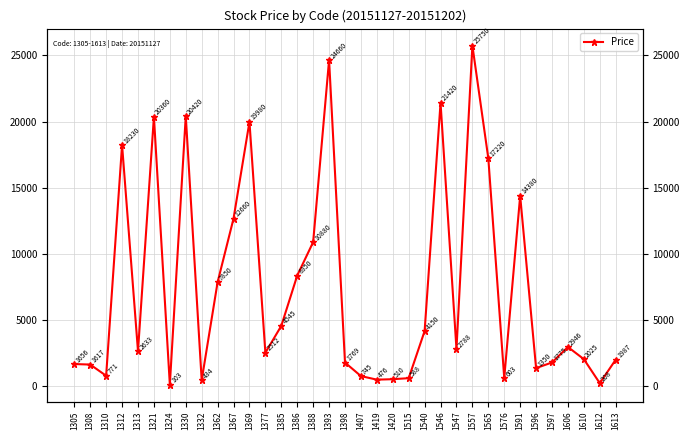

At which category does the chart reach its minimum across all series?

1324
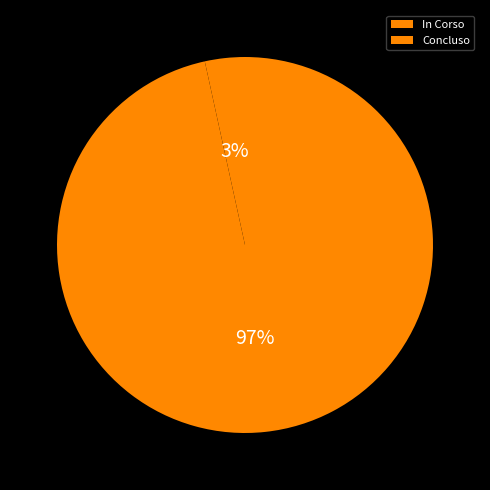

What percentage is the Concluso slice, to the nearest percent?

97%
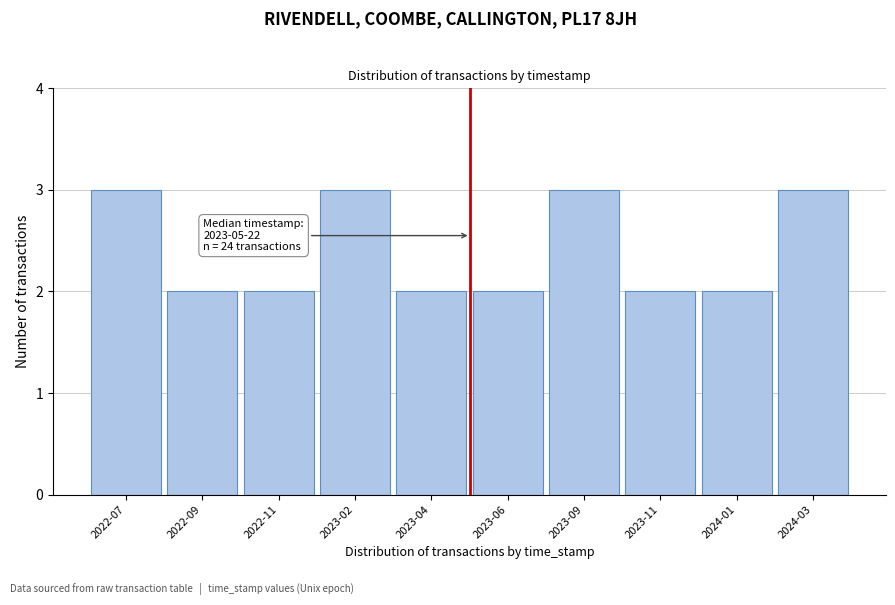

Reading left to right, what are all the values shown in this chart?

3	2	2	3	2	2	3	2	2	3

================================

Reproduce the entire listing above word for word, leaving out the pictures.

At which category does the chart reach its minimum across all series?

1324

What percentage is the Concluso slice, to the nearest percent?

97%

Reading left to right, what are all the values shown in this chart?

3	2	2	3	2	2	3	2	2	3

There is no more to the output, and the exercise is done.